Required work: Write each line exactly as it stands, from the line containing "text-align: center;" through the end of the data.

━━━

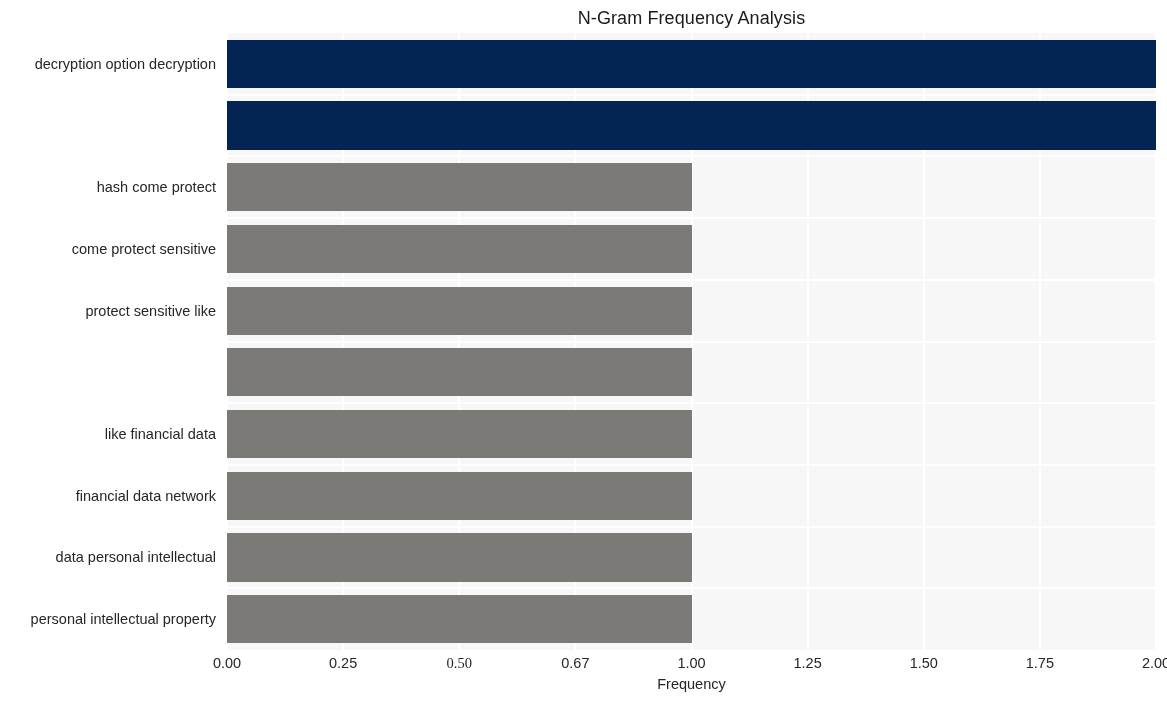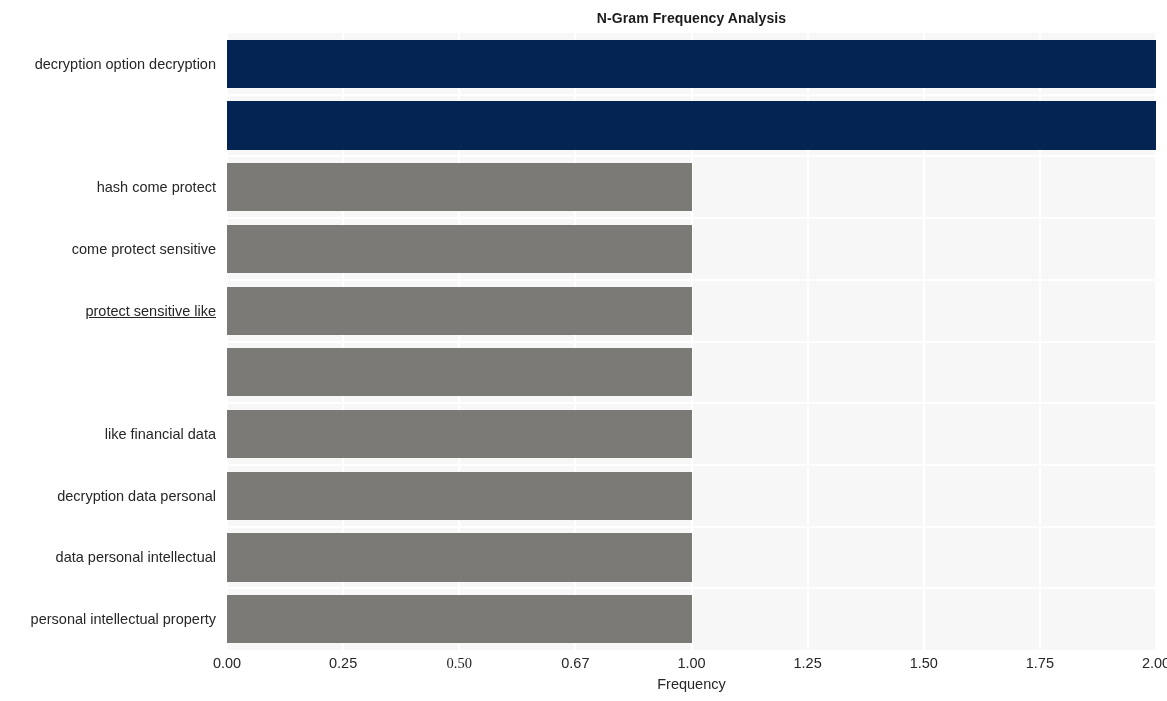--- a/index.html
+++ b/index.html
@@ -31,8 +31,8 @@
     top: 6px;
     width: 929px;
     text-align: center;
-    font-size: 14px;
-    font-weight: bold;
+    font-size: 18px;
+    font-weight: normal;
     color: #1a1a1a;
     letter-spacing: 0.1px;
     line-height: 24px;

━━━

Output below:
     text-align: center;
-    font-size: 14px;
-    font-weight: bold;
+    font-size: 18px;
+    font-weight: normal;
     color: #1a1a1a;
     letter-spacing: 0.1px;
     line-height: 24px;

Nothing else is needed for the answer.